* [TEXT SHOWN]
## Begin

A computer with 4 GPUs has different error

yelanyelan · November 3, 2021, 2:34pm

My computer has 4 GPUs, they are all NVIDIA GeForce 2080TI, my environment is:
NVIDIA-SMI 470.42.01 Driver Version: 470.42.01 CUDA Version: 11.4.20210623 cuDNN Version: 8.2.4.15-1+cuda11.4 pytorch Version: 1.7.0
The same code runs on the 1st and 3rd GPU and everything works fine with pytorch, but there are different errors on GPU 0 and 2.

When using CUDA_VISIBLE_DEVICES=0：I usually connect the screen to GPU 0 for display, and when it is running, I always closed the visual interface. It reported when running:

/pytorch/aten/src/ATen/native/cuda/ScatterGatherKernel.cu:115: operator(): block: [43,0,0], thread: [32,0,0] Assertion idx_dim >= 0 && idx_dim < index_size && "index out of bounds" failed.
/pytorch/aten/src/ATen/native/cuda/ScatterGatherKernel.cu:115: operator(): block: [43,0,0], thread: [33,0,0] Assertion idx_dim >= 0 && idx_dim < index_size && "index out of bounds" failed.
/pytorch/aten/src/ATen/native/cuda/ScatterGatherKernel.cu:115: operator(): block: [43,0,0], thread: [34,0,0] Assertion idx_dim >= 0 && idx_dim < index_size && "index out of bounds" failed.

## End

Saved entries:
## Begin

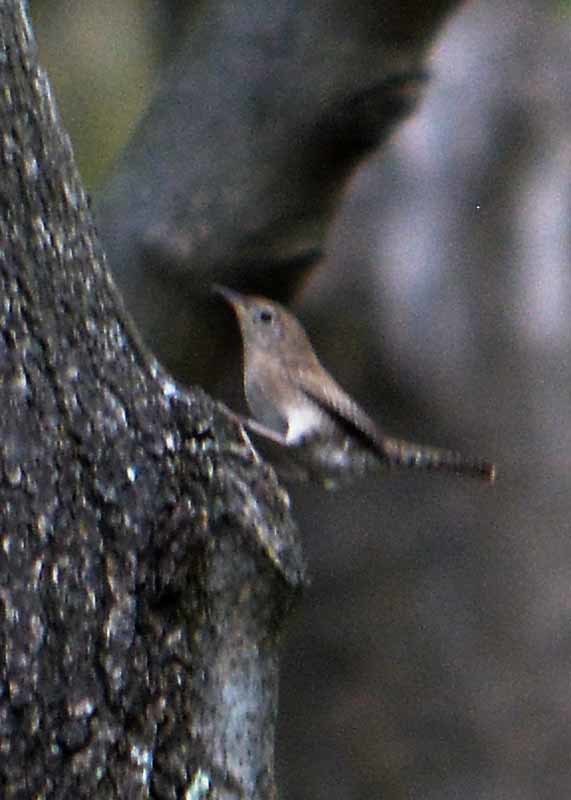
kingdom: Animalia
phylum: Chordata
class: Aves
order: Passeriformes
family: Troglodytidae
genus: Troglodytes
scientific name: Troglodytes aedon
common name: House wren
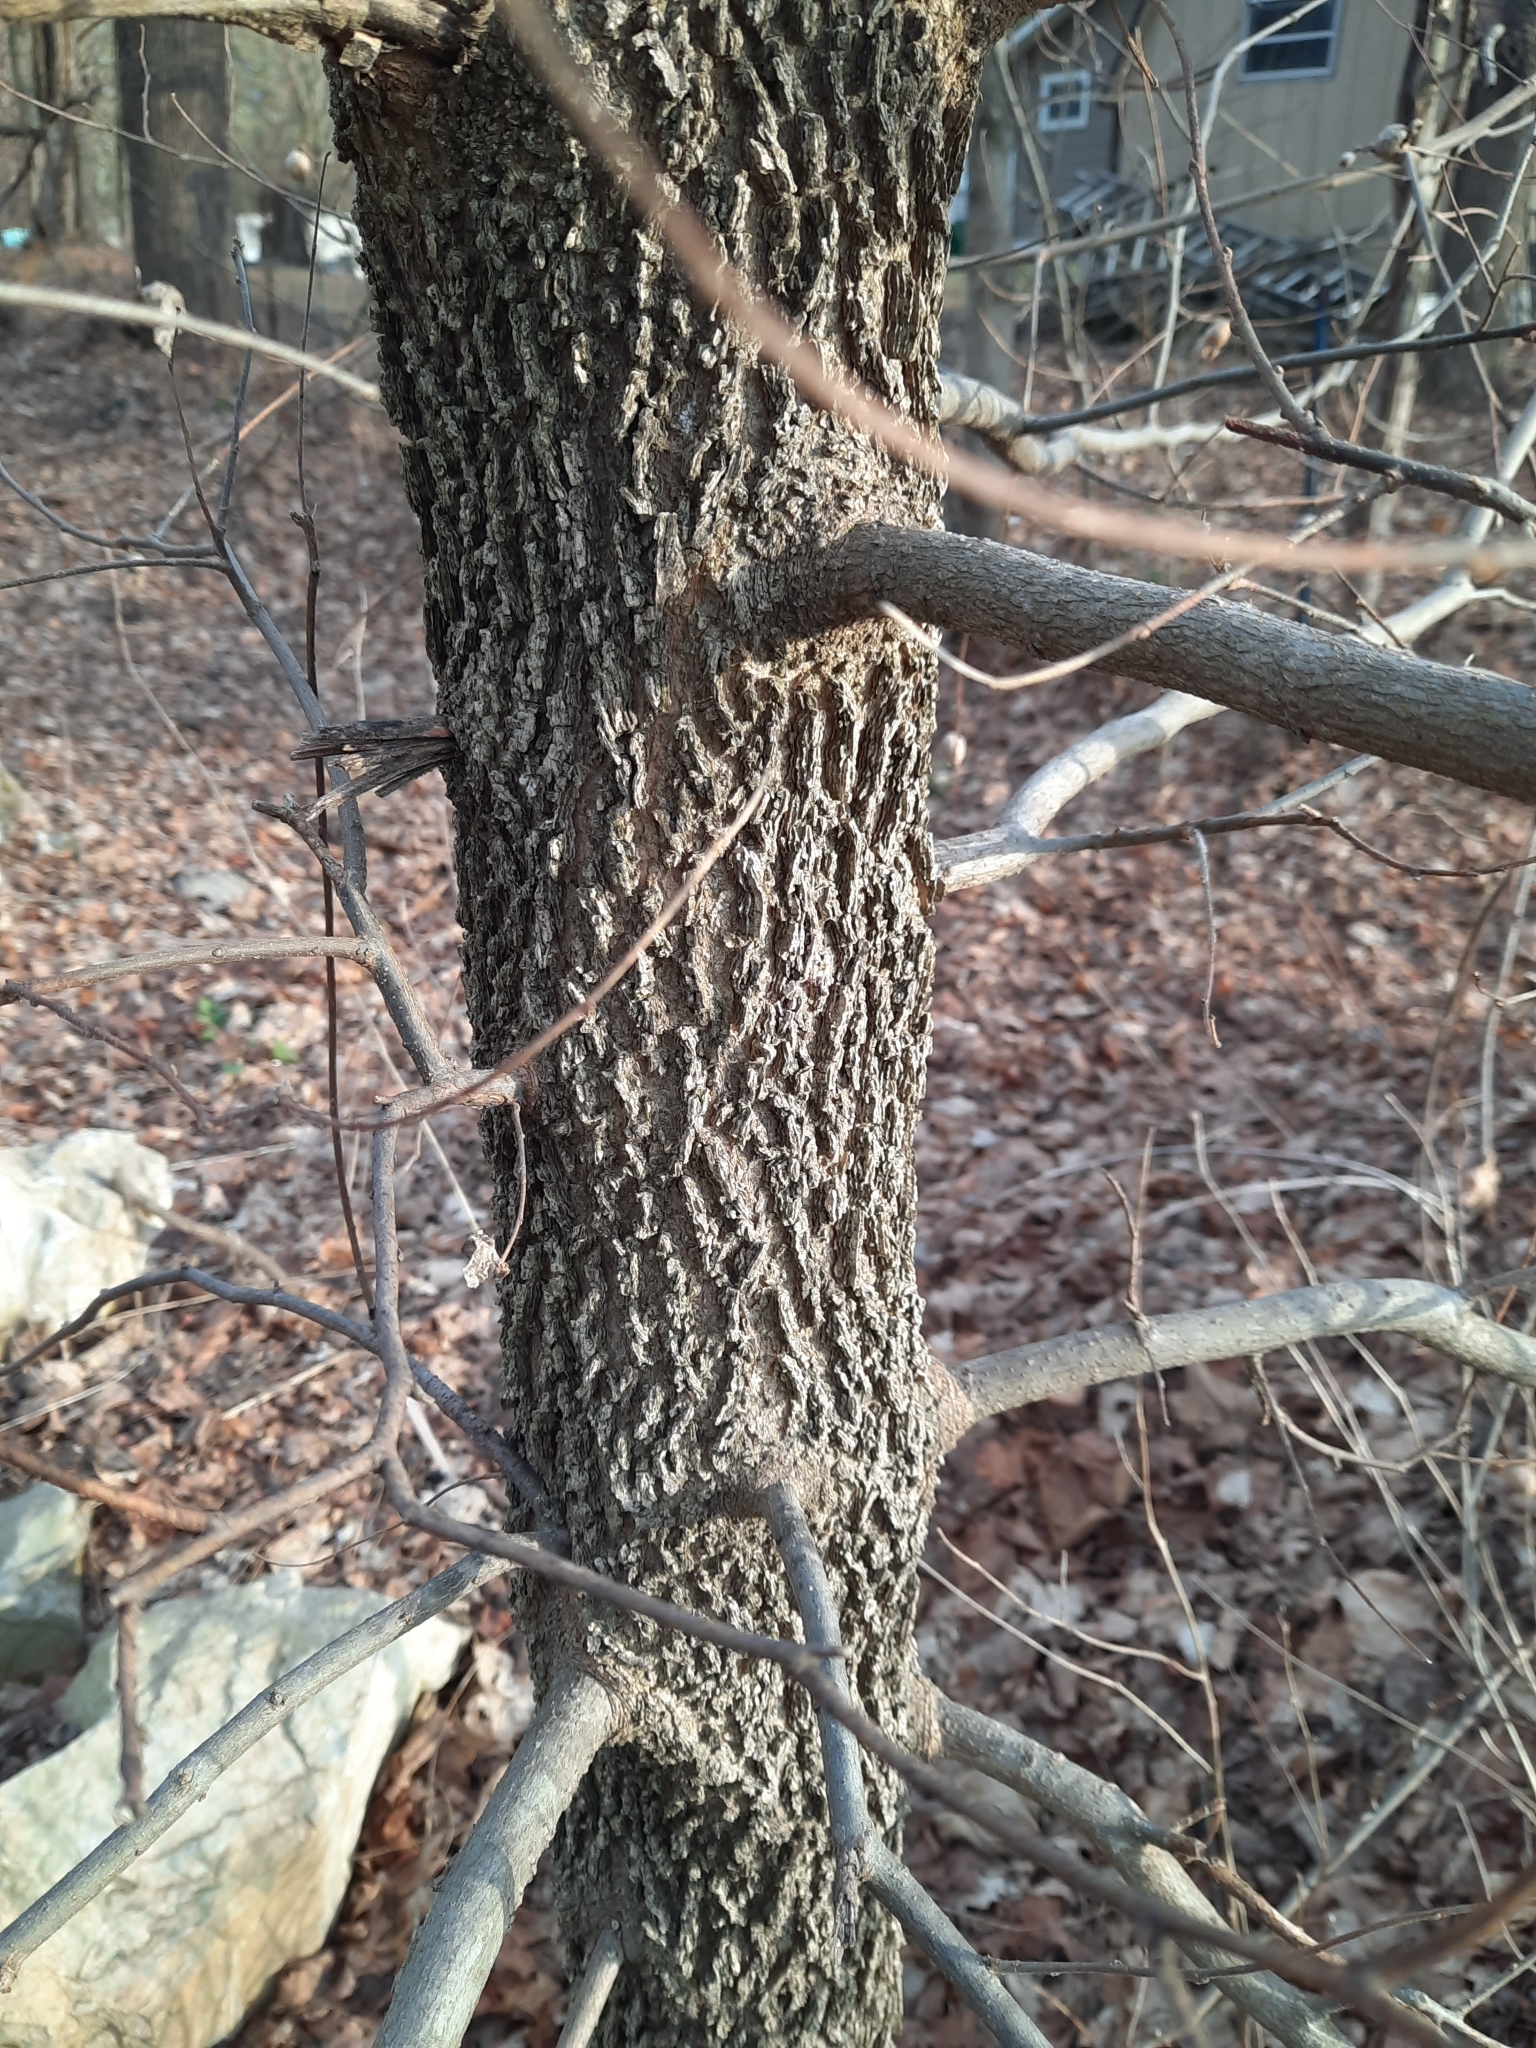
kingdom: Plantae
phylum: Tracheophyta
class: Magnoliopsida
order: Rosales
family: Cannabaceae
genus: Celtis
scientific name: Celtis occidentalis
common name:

## End

* [SHORT EXERCISE 1] Print the part of the GPU error post that begins at the words "A computer with" and ends after "GPU 0 and 2.".
* [SHORT EXERCISE 2] Write what comes next in the GPU error post, picking up after its last line.
The data stands apart from the GPU error post.

* [WRITTEN ANSWER 1]
A computer with 4 GPUs has different error

yelanyelan · November 3, 2021, 2:34pm

My computer has 4 GPUs, they are all NVIDIA GeForce 2080TI, my environment is:
NVIDIA-SMI 470.42.01 Driver Version: 470.42.01 CUDA Version: 11.4.20210623 cuDNN Version: 8.2.4.15-1+cuda11.4 pytorch Version: 1.7.0
The same code runs on the 1st and 3rd GPU and everything works fine with pytorch, but there are different errors on GPU 0 and 2.

* [WRITTEN ANSWER 2]
/pytorch/aten/src/ATen/native/cuda/ScatterGatherKernel.cu:115: operator(): block: [43,0,0], thread: [35,0,0] Assertion idx_dim >= 0 && idx_dim < index_size && "index out of bounds" failed.
…
Traceback (most recent call last):
…
File “/home/Project/test.py”, line 47, in get_rate_eachc
_, inverse, counts = torch.unique(CH_area[i], return_inverse=True, return_counts=True)
File “/home/wenqu/workspace/pytorch/lib/python3.6/site-packages/torch/_jit_internal.py”, line 265, in fn
return if_true(*args, **kwargs)
File “/home/wenqu/workspace/pytorch/lib/python3.6/site-packages/torch/_jit_internal.py”, line 265, in fn
return if_true(*args, **kwargs)
File “/home/wenqu/workspace/pytorch/lib/python3.6/site-packages/torch/functional.py”, line 682, in _unique_impl
return_counts=return_counts,
RuntimeError: transform: failed to synchronize: cudaErrorAssert: device-side assert triggered

When using CUDA_VISIBLE_DEVICES=0：

Traceback (most recent call last):
…
File “/home/workspace/pytorch/lib/python3.6/site-packages/torch/nn/modules/module.py”, line 727, in _call_impl
result = self.forward(*input, **kwargs)
File “/home/Project/test2.py”, line 44, in forward
theta = self.tanh(self.conv0(x))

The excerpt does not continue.